**Job:**
Copy out the listing exactly.

**Input records:**
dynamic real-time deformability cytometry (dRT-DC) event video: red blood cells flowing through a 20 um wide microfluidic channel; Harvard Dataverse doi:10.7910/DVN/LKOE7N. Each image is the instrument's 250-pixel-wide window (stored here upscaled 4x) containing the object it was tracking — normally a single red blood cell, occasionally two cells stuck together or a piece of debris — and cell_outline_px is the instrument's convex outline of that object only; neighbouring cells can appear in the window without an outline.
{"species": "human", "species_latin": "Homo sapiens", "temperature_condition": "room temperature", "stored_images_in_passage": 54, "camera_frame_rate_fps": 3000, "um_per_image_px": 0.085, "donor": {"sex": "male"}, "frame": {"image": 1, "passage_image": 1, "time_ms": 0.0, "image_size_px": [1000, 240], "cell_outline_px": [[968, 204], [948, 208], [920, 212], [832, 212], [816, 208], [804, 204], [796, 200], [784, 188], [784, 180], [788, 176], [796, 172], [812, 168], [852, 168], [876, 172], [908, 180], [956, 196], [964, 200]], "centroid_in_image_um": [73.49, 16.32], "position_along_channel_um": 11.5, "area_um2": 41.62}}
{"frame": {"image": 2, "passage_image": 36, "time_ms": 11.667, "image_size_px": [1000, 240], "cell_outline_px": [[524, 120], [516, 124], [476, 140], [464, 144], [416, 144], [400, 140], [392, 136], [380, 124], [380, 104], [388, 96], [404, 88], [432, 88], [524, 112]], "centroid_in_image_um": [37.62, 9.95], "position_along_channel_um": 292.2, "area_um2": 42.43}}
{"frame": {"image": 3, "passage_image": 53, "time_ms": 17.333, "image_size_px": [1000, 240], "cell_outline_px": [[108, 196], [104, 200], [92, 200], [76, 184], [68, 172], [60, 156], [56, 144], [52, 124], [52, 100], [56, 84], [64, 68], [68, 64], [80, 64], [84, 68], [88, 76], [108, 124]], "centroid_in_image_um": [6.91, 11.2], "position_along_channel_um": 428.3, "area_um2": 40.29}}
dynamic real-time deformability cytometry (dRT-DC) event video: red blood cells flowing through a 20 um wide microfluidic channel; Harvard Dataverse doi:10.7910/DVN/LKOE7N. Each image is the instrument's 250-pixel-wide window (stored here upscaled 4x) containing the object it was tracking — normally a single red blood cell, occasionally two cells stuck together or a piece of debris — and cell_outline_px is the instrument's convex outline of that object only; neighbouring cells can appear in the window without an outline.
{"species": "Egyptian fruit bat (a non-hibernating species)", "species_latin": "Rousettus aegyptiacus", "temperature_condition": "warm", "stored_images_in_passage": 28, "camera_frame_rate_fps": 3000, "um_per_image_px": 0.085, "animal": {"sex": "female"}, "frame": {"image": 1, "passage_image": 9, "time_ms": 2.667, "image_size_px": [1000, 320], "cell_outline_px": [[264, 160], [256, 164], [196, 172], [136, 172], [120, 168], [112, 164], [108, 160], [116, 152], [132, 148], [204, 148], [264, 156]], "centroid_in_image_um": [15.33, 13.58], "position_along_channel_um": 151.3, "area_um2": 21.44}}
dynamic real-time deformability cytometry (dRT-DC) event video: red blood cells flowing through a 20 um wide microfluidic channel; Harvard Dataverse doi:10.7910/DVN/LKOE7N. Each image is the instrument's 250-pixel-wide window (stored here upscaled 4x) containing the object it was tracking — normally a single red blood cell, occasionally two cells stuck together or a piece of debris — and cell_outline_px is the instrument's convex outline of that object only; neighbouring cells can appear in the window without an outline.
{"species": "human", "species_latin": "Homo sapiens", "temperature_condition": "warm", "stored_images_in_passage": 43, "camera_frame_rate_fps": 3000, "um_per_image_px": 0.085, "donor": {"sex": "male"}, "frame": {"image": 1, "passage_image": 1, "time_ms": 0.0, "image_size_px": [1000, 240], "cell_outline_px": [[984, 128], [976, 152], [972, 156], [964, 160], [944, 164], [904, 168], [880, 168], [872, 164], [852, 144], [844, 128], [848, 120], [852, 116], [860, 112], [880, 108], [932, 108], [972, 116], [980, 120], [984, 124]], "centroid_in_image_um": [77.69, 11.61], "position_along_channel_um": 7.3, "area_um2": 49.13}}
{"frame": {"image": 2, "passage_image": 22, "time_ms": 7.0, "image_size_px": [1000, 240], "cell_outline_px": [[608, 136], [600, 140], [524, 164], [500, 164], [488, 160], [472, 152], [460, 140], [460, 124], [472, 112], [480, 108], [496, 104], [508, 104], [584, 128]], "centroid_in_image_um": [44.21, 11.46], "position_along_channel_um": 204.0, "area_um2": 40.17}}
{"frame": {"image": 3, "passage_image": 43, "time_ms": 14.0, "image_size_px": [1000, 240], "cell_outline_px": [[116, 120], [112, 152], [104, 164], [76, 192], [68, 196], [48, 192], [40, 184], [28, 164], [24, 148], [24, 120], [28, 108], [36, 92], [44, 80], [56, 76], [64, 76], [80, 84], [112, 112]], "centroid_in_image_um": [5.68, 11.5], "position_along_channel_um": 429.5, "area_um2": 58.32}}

**Written response:**
dynamic real-time deformability cytometry (dRT-DC) event video: red blood cells flowing through a 20 um wide microfluidic channel; Harvard Dataverse doi:10.7910/DVN/LKOE7N. Each image is the instrument's 250-pixel-wide window (stored here upscaled 4x) containing the object it was tracking — normally a single red blood cell, occasionally two cells stuck together or a piece of debris — and cell_outline_px is the instrument's convex outline of that object only; neighbouring cells can appear in the window without an outline.
{"species": "human", "species_latin": "Homo sapiens", "temperature_condition": "room temperature", "stored_images_in_passage": 54, "camera_frame_rate_fps": 3000, "um_per_image_px": 0.085, "donor": {"sex": "male"}, "frame": {"image": 1, "passage_image": 1, "time_ms": 0.0, "image_size_px": [1000, 240], "cell_outline_px": [[968, 204], [948, 208], [920, 212], [832, 212], [816, 208], [804, 204], [796, 200], [784, 188], [784, 180], [788, 176], [796, 172], [812, 168], [852, 168], [876, 172], [908, 180], [956, 196], [964, 200]], "centroid_in_image_um": [73.49, 16.32], "position_along_channel_um": 11.5, "area_um2": 41.62}}
{"frame": {"image": 2, "passage_image": 36, "time_ms": 11.667, "image_size_px": [1000, 240], "cell_outline_px": [[524, 120], [516, 124], [476, 140], [464, 144], [416, 144], [400, 140], [392, 136], [380, 124], [380, 104], [388, 96], [404, 88], [432, 88], [524, 112]], "centroid_in_image_um": [37.62, 9.95], "position_along_channel_um": 292.2, "area_um2": 42.43}}
{"frame": {"image": 3, "passage_image": 53, "time_ms": 17.333, "image_size_px": [1000, 240], "cell_outline_px": [[108, 196], [104, 200], [92, 200], [76, 184], [68, 172], [60, 156], [56, 144], [52, 124], [52, 100], [56, 84], [64, 68], [68, 64], [80, 64], [84, 68], [88, 76], [108, 124]], "centroid_in_image_um": [6.91, 11.2], "position_along_channel_um": 428.3, "area_um2": 40.29}}
dynamic real-time deformability cytometry (dRT-DC) event video: red blood cells flowing through a 20 um wide microfluidic channel; Harvard Dataverse doi:10.7910/DVN/LKOE7N. Each image is the instrument's 250-pixel-wide window (stored here upscaled 4x) containing the object it was tracking — normally a single red blood cell, occasionally two cells stuck together or a piece of debris — and cell_outline_px is the instrument's convex outline of that object only; neighbouring cells can appear in the window without an outline.
{"species": "Egyptian fruit bat (a non-hibernating species)", "species_latin": "Rousettus aegyptiacus", "temperature_condition": "warm", "stored_images_in_passage": 28, "camera_frame_rate_fps": 3000, "um_per_image_px": 0.085, "animal": {"sex": "female"}, "frame": {"image": 1, "passage_image": 9, "time_ms": 2.667, "image_size_px": [1000, 320], "cell_outline_px": [[264, 160], [256, 164], [196, 172], [136, 172], [120, 168], [112, 164], [108, 160], [116, 152], [132, 148], [204, 148], [264, 156]], "centroid_in_image_um": [15.33, 13.58], "position_along_channel_um": 151.3, "area_um2": 21.44}}
dynamic real-time deformability cytometry (dRT-DC) event video: red blood cells flowing through a 20 um wide microfluidic channel; Harvard Dataverse doi:10.7910/DVN/LKOE7N. Each image is the instrument's 250-pixel-wide window (stored here upscaled 4x) containing the object it was tracking — normally a single red blood cell, occasionally two cells stuck together or a piece of debris — and cell_outline_px is the instrument's convex outline of that object only; neighbouring cells can appear in the window without an outline.
{"species": "human", "species_latin": "Homo sapiens", "temperature_condition": "warm", "stored_images_in_passage": 43, "camera_frame_rate_fps": 3000, "um_per_image_px": 0.085, "donor": {"sex": "male"}, "frame": {"image": 1, "passage_image": 1, "time_ms": 0.0, "image_size_px": [1000, 240], "cell_outline_px": [[984, 128], [976, 152], [972, 156], [964, 160], [944, 164], [904, 168], [880, 168], [872, 164], [852, 144], [844, 128], [848, 120], [852, 116], [860, 112], [880, 108], [932, 108], [972, 116], [980, 120], [984, 124]], "centroid_in_image_um": [77.69, 11.61], "position_along_channel_um": 7.3, "area_um2": 49.13}}
{"frame": {"image": 2, "passage_image": 22, "time_ms": 7.0, "image_size_px": [1000, 240], "cell_outline_px": [[608, 136], [600, 140], [524, 164], [500, 164], [488, 160], [472, 152], [460, 140], [460, 124], [472, 112], [480, 108], [496, 104], [508, 104], [584, 128]], "centroid_in_image_um": [44.21, 11.46], "position_along_channel_um": 204.0, "area_um2": 40.17}}
{"frame": {"image": 3, "passage_image": 43, "time_ms": 14.0, "image_size_px": [1000, 240], "cell_outline_px": [[116, 120], [112, 152], [104, 164], [76, 192], [68, 196], [48, 192], [40, 184], [28, 164], [24, 148], [24, 120], [28, 108], [36, 92], [44, 80], [56, 76], [64, 76], [80, 84], [112, 112]], "centroid_in_image_um": [5.68, 11.5], "position_along_channel_um": 429.5, "area_um2": 58.32}}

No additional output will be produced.